NASA will launch the first of three final space shuttle missions next week, sending the shuttle Discovery on its last flight on a long-delayed cargo run to the International Space Station, officials said on Friday.
Liftoff of the Discovery, NASA's senior spaceship, is targeted for Thursday at 4:50 p.m. (2150 GMT) from the Kennedy Space Center.
Problems with the ship's fuel tank have kept the mission on hold since November. An unrelated hydrogen leak forced NASA to cancel a launch attempt on Nov. 5.
Technicians then discovered a crack in the insulating foam that covers the shuttle's fuel tank, a potentially serious safety issue.
"The teams have done a great job. I think we're ready to go next week," Bill Gerstenmaier, NASA's associate administrator for space operations, told reporters.
In 2003, space shuttle Columbia was damaged by a piece of foam insulation that fell off the tank and hit the ship's wing during liftoff. The shuttle broke apart as it flew through the atmosphere for landing 16 days later, killing all seven crewmembers aboard.
The crack in Discovery's insulation proved more than skin deep. Engineers discovered cracking in underlying support beams that provide structure between the tank's liquid hydrogen and liquid oxygen compartments.

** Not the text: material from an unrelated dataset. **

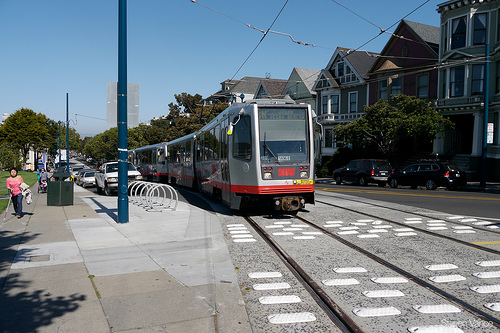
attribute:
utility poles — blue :
[47, 5, 138, 229]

NASA worked on the problem for two months before determining that a slight defect in the batch of aluminum-lithium used to manufacture the tank's beams was the root cause. Technicians repaired the cracks and reinforced the beams.

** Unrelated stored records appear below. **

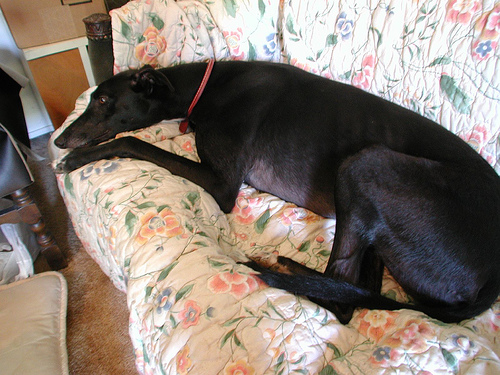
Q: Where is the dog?
A: On the couch.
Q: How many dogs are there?
A: One.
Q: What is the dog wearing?
A: A collar.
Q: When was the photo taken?
A: Daytime.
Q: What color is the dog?
A: Black.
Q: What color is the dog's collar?
A: Red.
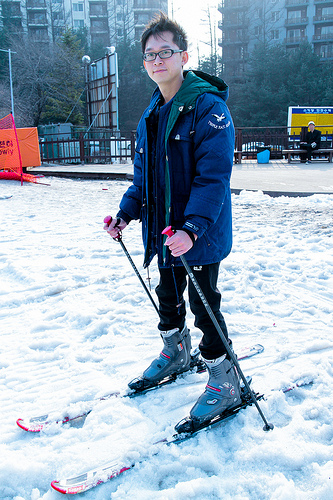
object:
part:
[156, 67, 238, 270]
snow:
[0, 166, 332, 497]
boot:
[188, 345, 244, 423]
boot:
[141, 323, 193, 383]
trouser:
[155, 257, 230, 362]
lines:
[53, 277, 104, 294]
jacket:
[114, 66, 238, 273]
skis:
[49, 355, 314, 496]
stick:
[160, 222, 276, 434]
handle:
[160, 224, 175, 239]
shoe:
[190, 352, 244, 426]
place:
[0, 0, 333, 500]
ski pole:
[101, 209, 163, 325]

The shuttle will be carrying an Italian-made storage room that will be added to the $100 billion space station, a project of 16 nations nearing completion after 12 years of construction.
The shuttle also will deliver food, science equipment and supplies for the six crewmembers aboard the station and a prototype humanoid robot.
Two spacewalks are planned during Discovery's weeklong stay at the station.
The 30-year-old shuttle program is ending due to high operating costs and to free up funds to develop rockets and spaceships that can fly beyond the station's 220-mile-high (355-km) orbit.
The Obama administration wants to spur private companies to get into the space taxi business, freeing NASA to focus on deep space exploration and new technology development.